Deviation Ratings: A General, Clone-Invariant Rating Method
Luke Marris, Siqi Liu, Ian Gemp, Georgios Piliouras, Marc Lanctot
TL;DR
This work addresses rating strategies in N-player general-sum normal-form games by introducing Deviation Rating, a clone-invariant, mixture-invariant, and offset-invariant method based on coarse correlated equilibria. By selecting for unique deviation gains through a sequence of linear programs, the approach avoids equilibrium-selection pitfalls while guaranteeing existence and uniqueness of ratings. The method is demonstrated across illustrative cyclic/coordination games and language-model evaluation datasets, showing that deviation ratings neutralize redundancy and reveal niche strengths, while remaining scalable to large, real-world evaluation data. The practical impact is a robust, data-agnostic framework for evaluating multi-agent systems (notably LLMs) that can guide targeted model improvement without curation or vulnerability to clone attacks.
Abstract
Many real-world multi-agent or multi-task evaluation scenarios can be naturally modelled as normal-form games due to inherent strategic (adversarial, cooperative, and mixed motive) interactions. These strategic interactions may be agentic (e.g. players trying to win), fundamental (e.g. cost vs quality), or complementary (e.g. niche finding and specialization).
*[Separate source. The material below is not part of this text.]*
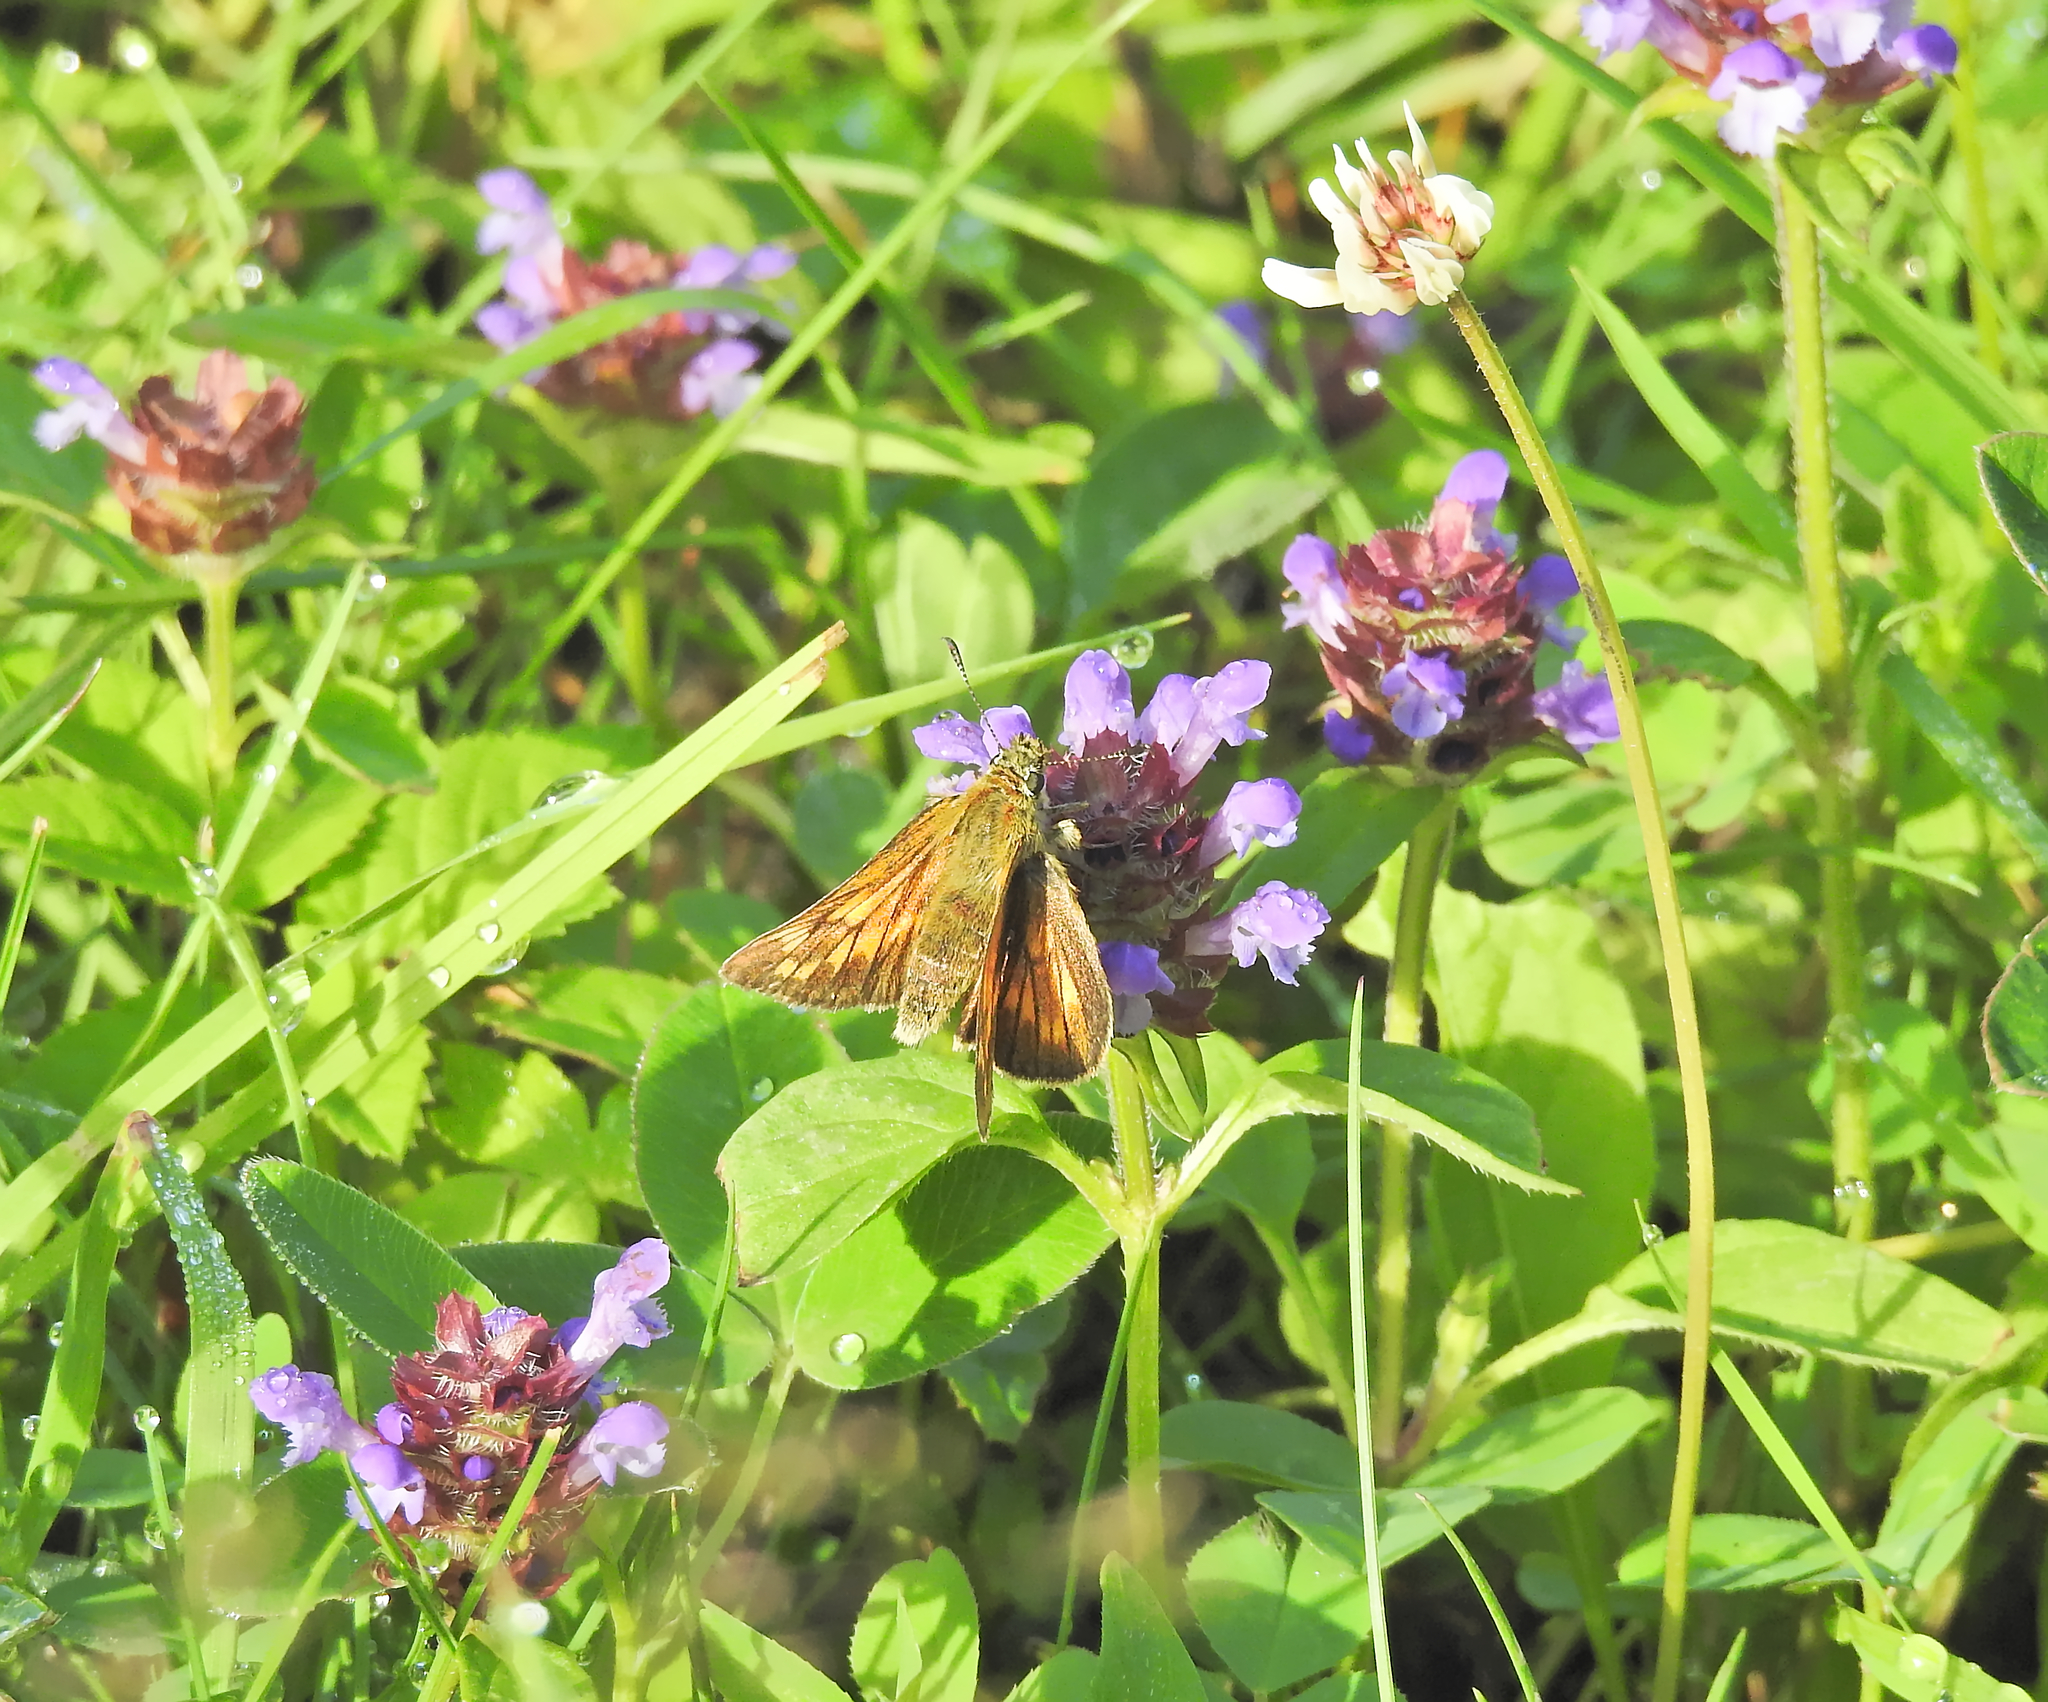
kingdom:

In such a formulation, it is the strategies (actions, policies, agents, models, tasks, prompts, etc.) that are rated. However, the rating problem is complicated by redundancy and complexity of N-player strategic interactions. Repeated or similar strategies can distort ratings for those that counter or complement them. Previous work proposed ``clone invariant'' ratings to handle such redundancies, but this was limited to two-player zero-sum (i.e. strictly competitive) interactions. This work introduces the first N-player general-sum clone invariant rating, called deviation ratings, based on coarse correlated equilibria. The rating is explored on several domains including LLMs evaluation.